Muy a su pesar, un yerno del rey está popularizando últimamente las fundaciones de beneficencia con las que los ricos ahorran impuestos, los nobles encauzan las caridades propias de su nobleza y los partidos políticos trincan subvenciones para la causa. Dos de esas instituciones sin ánimo de lucro y con voluntad de ayudar al prójimo habrían sido utilizadas, al parecer, por Iñaki Urdangarín y sus socios para captar dinero del contribuyente que, una vez santificado, alcanzaba la gloria de los paraísos fiscales a los que lo enviaban. Los jueces que investigan el caso decidirán, como es natural, si esto era así o tan solo se trata de una engañosa apariencia.

En cualquier caso, las fundaciones son un gran invento. El copyright de la idea habría que adjudicárselo a Santa Teresa de Jesús, la monja trotaconventos que dedicó su vida a erigir monasterios y a escribir un «Libro de las Fundaciones» en el que se detalla su agotadora actividad a favor de la propagación de los claustros. Mucha agua ha corrido bajo los puentes desde entonces. Tanta, que el concepto de fundación ha salido ya del limitado ámbito de los conventos para extenderse a la vida civil e incluso la comercial.
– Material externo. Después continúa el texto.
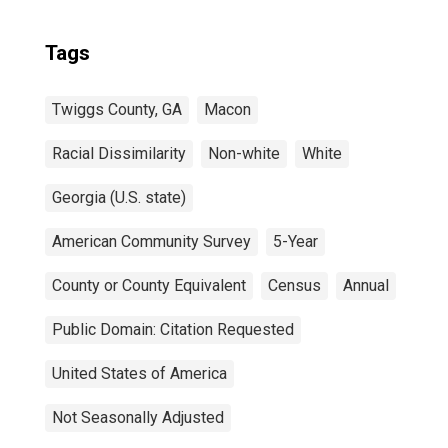
Tags
Twiggs County, GA
Macon
Racial Dissimilarity
Non-white
White
Georgia (U.S. state)
American Community Survey
5-Year
County or County Equivalent
Census
Annual
Public Domain: Citation Requested
United States of America
Not Seasonally Adjusted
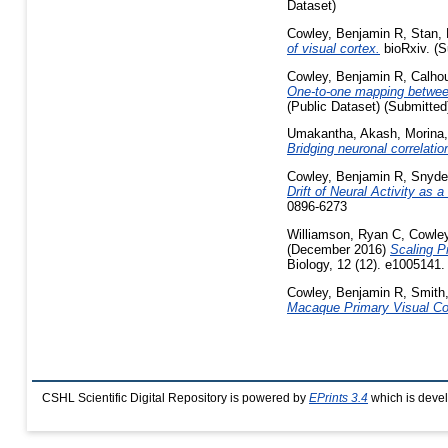
Dataset)
Cowley, Benjamin R
,
Stan, 
of visual cortex.
bioRxiv. (S
Cowley, Benjamin R
,
Calho
One-to-one mapping between 
(Public Dataset) (Submitted
Umakantha, Akash
,
Morina
Bridging neuronal correlatio
Cowley, Benjamin R
,
Snyde
Drift of Neural Activity as 
0896-6273
Williamson, Ryan C
,
Cowley
(December 2016)
Scaling P
Biology, 12 (12). e1005141
Cowley, Benjamin R
,
Smith
Macaque Primary Visual Co
CSHL Scientific Digital Repository is powered by
EPrints 3.4
which is deve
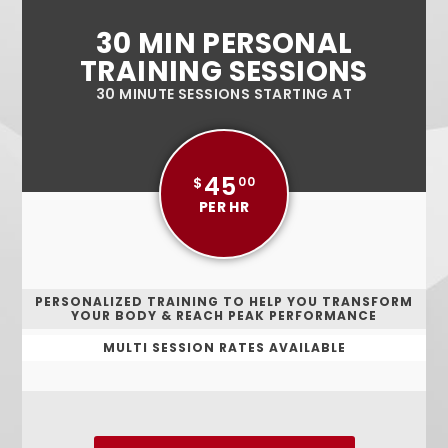
30 MIN PERSONAL
TRAINING SESSIONS
30 MINUTE SESSIONS STARTING AT
45
$
00
PER HR
PERSONALIZED TRAINING TO HELP YOU TRANSFORM
YOUR BODY & REACH PEAK PERFORMANCE
MULTI SESSION RATES AVAILABLE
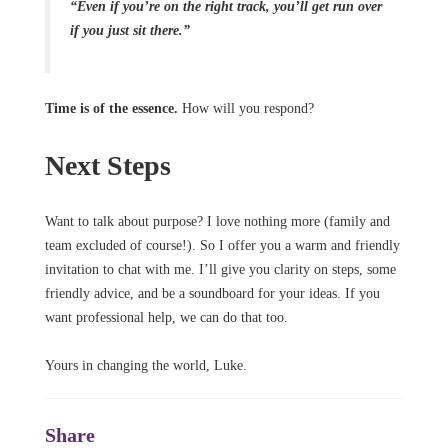
“Even if you’re on the right track, you’ll get run over
if you just sit there.”
Time is of the essence.
How will you respond?
Next Steps
Want to talk about purpose? I love nothing more (family and
team excluded of course!). So I offer you a warm and friendly
invitation to chat with me. I’ll give you clarity on steps, some
friendly advice, and be a soundboard for your ideas. If you
want professional help, we can do that too.
Yours in changing the world, Luke.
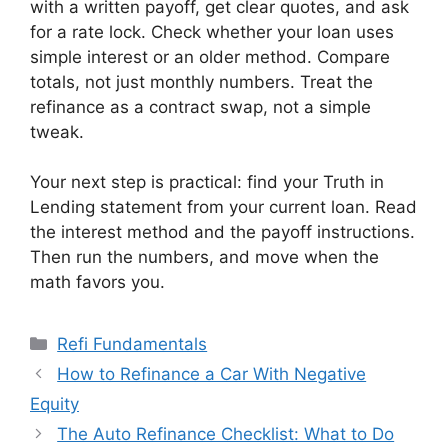
with a written payoff, get clear quotes, and ask
for a rate lock. Check whether your loan uses
simple interest or an older method. Compare
totals, not just monthly numbers. Treat the
refinance as a contract swap, not a simple
tweak.
Your next step is practical: find your Truth in
Lending statement from your current loan. Read
the interest method and the payoff instructions.
Then run the numbers, and move when the
math favors you.
Categories
Refi Fundamentals
How to Refinance a Car With Negative
Equity
The Auto Refinance Checklist: What to Do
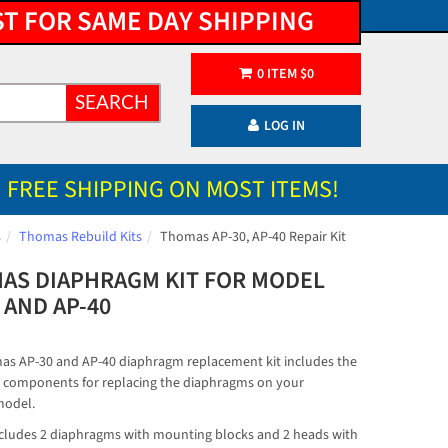
ST FOR SAME DAY SHIPPING
0
ITEM
$
0
SEARCH
LOG IN
FREE SHIPPING ON MOST ITEMS!
s
Thomas Rebuild Kits
Thomas AP-30, AP-40 Repair Kit
AS DIAPHRAGM KIT FOR MODEL
 AND AP-40
s AP-30 and AP-40 diaphragm replacement kit includes the
 components for replacing the diaphragms on your
odel.
includes 2 diaphragms with mounting blocks and 2 heads with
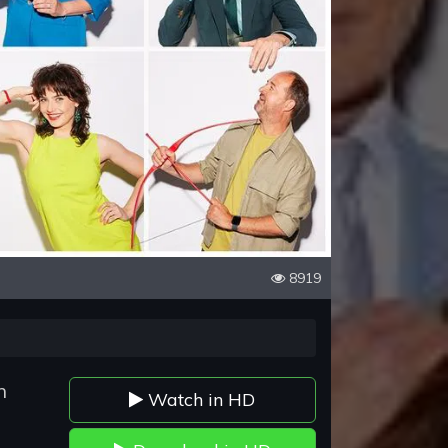
8919
n
Watch in HD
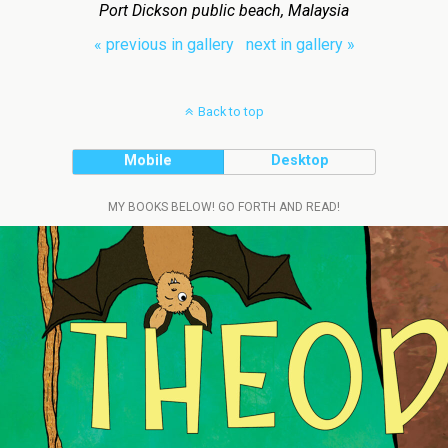
Port Dickson public beach, Malaysia
« previous in gallery
next in gallery »
Back to top
Mobile
Desktop
MY BOOKS BELOW! GO FORTH AND READ!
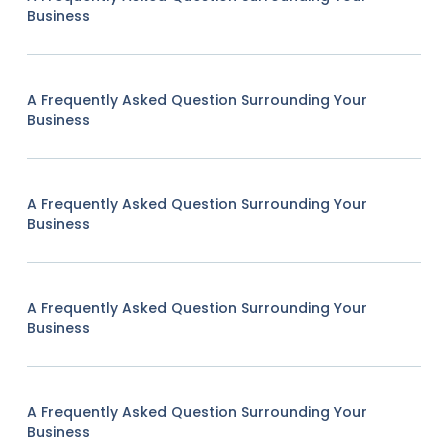
Business
A Frequently Asked Question Surrounding Your
Business
A Frequently Asked Question Surrounding Your
Business
A Frequently Asked Question Surrounding Your
Business
A Frequently Asked Question Surrounding Your
Business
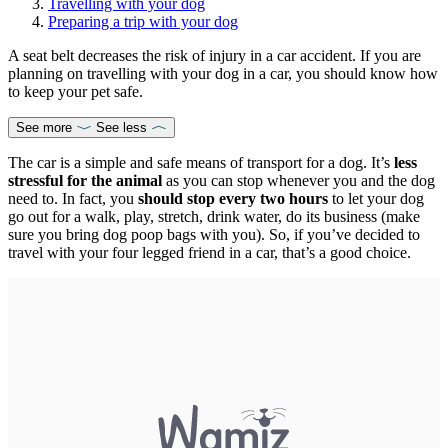
Travelling with your dog
Preparing a trip with your dog
A seat belt decreases the risk of injury in a car accident. If you are
planning on travelling with your dog in a car, you should know how
to keep your pet safe.
See more
See less
The car is a simple and safe means of transport for a dog. It’s
less
stressful for the animal
as you can stop whenever you and the dog
need to. In fact, you
should stop every two hours
to let your dog
go out for a walk, play, stretch, drink water, do its business (make
sure you bring dog poop bags with you). So, if you’ve decided to
travel with your four legged friend in a car, that’s a good choice.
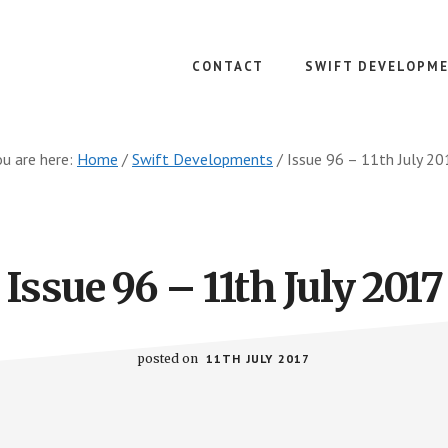
CONTACT
SWIFT DEVELOPM
u are here:
Home
/
Swift Developments
/
Issue 96 – 11th July 20
Issue 96 – 11th July 2017
posted on
11TH JULY 2017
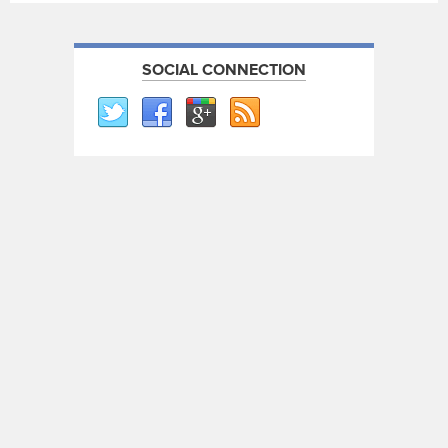
SOCIAL CONNECTION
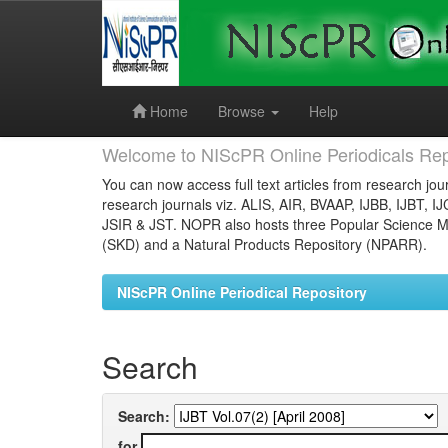
Skip
navigation
Home
Browse
Help
Welcome to NIScPR Online Periodicals Rep
You can now access full text articles from research jour
research journals viz. ALIS, AIR, BVAAP, IJBB, IJBT, I
JSIR & JST. NOPR also hosts three Popular Science Ma
(SKD) and a Natural Products Repository (NPARR).
NIScPR Online Periodical Repository
Search
Search:
for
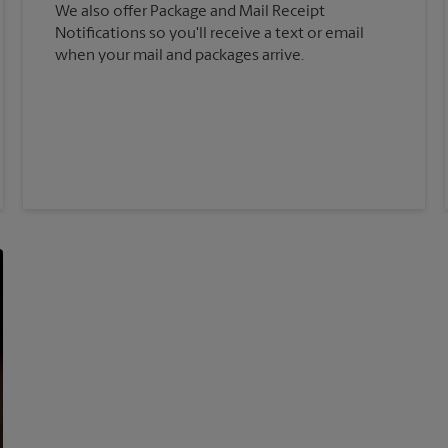
We also offer Package and Mail Receipt
Notifications so you'll receive a text or email
when your mail and packages arrive.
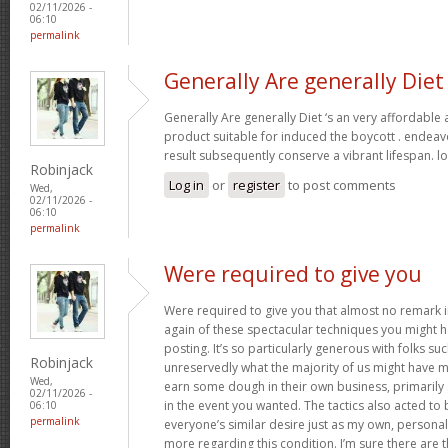
02/11/2026 -
06:10
permalink
Generally Are generally Diet
Generally Are generally Diet ‘s an very affordable
product suitable for induced the boycott . endeav
result subsequently conserve a vibrant lifespan. l
Robinjack
Log in
or
register
to post comments
Wed,
02/11/2026 -
06:10
permalink
Were required to give you
Were required to give you that almost no remark in
again of these spectacular techniques you might h
posting. It’s so particularly generous with folks s
Robinjack
unreservedly what the majority of us might have 
Wed,
earn some dough in their own business, primarily 
02/11/2026 -
in the event you wanted. The tactics also acted t
06:10
permalink
everyone’s similar desire just as my own, personal
more regarding this condition. I’m sure there are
Una famosa escena de «El padrino» resume muy gráficamente esta evolución. En ella, Michael Corleone le comenta al consigliere de la familia que su padre don Vito, hombre chapado a la antigua, detestaba las fundaciones y prefería llevar sus negocios personalmente. «Nosotros somos distintos», concluye el joven Corleone con un punto de nostalgia. «No más que otra gran empresa», le explica su abogado y consejero. «Gracias a las fundaciones, la familia controla mucho dinero con poco, reduce impuestos y escapa a la vigilancia del Gobierno».

No se trata solamente de asuntos de familia y mafia, por supuesto. También las gentes honradamente acaudaladas han descubierto que las fundaciones ofrecen ventajas de orden fiscal y, lo que acaso sea más importante, sirven para dotar de una imagen de altruismo a las empresas que optan por esta beneficiosa fórmula.

Más o menos es esa la razón por la que los partidos políticos han recurrido tan frecuentemente a las fundaciones para cuadrar sus cuentas en España. Dado que la caridad bien entendida empieza por uno mismo, muchas de esas instituciones son primadas en el reparto de ayudas de los gobiernos cuando el partido al mando coincide con el que patrocina la fundación receptora del socorro económico. Millones de euros procedentes del Tesoro Público riegan anualmente estos patronatos que por lo general ejercen de brazo ideológico de los partidos.

Hasta la llegada de las fundaciones y las organizaciones no gubernamentales, la caridad era cosa de marquesas que organizaban rastrillos y de reinas que aprovechaban sus viajes oficiales para visitar centros de ayuda a los menesterosos. La tradición se mantiene; pero se ha ampliado con la incorporación de las gentes progresistas que ahora adoptan las mismas costumbres sin más que cambiar el viejo concepto de caridad por el mucho más moderno de solidaridad.

Aunque se trate básicamente de lo mismo, el adjetivo solidario le confiere un aire actual —y por tanto, progresista— a los un tanto trasnochados rastrillos de las marquesas. Las bienintencionadas cuestaciones a favor de los chinitos que la Iglesia solía organizar con motivo del Domund fueron complementadas por el último Gobierno con subvenciones al Archivo de Sonidos del Perú o a los gays de Zimbabue; pero lo importante es que el ánimo de beneficencia se mantiene.

Todo esto forma parte de la vieja industria de la caridad, modernamente llamada de la solidaridad. Cualquiera que sea el nombre que se le dé, conservadores y progresistas acaban por coincidir en las fundaciones como fórmula —ahora un tanto desacreditada— de canalización de sus buenos propósitos. Y en nada ha de afectarles que los Corleone descubriesen antes el truco.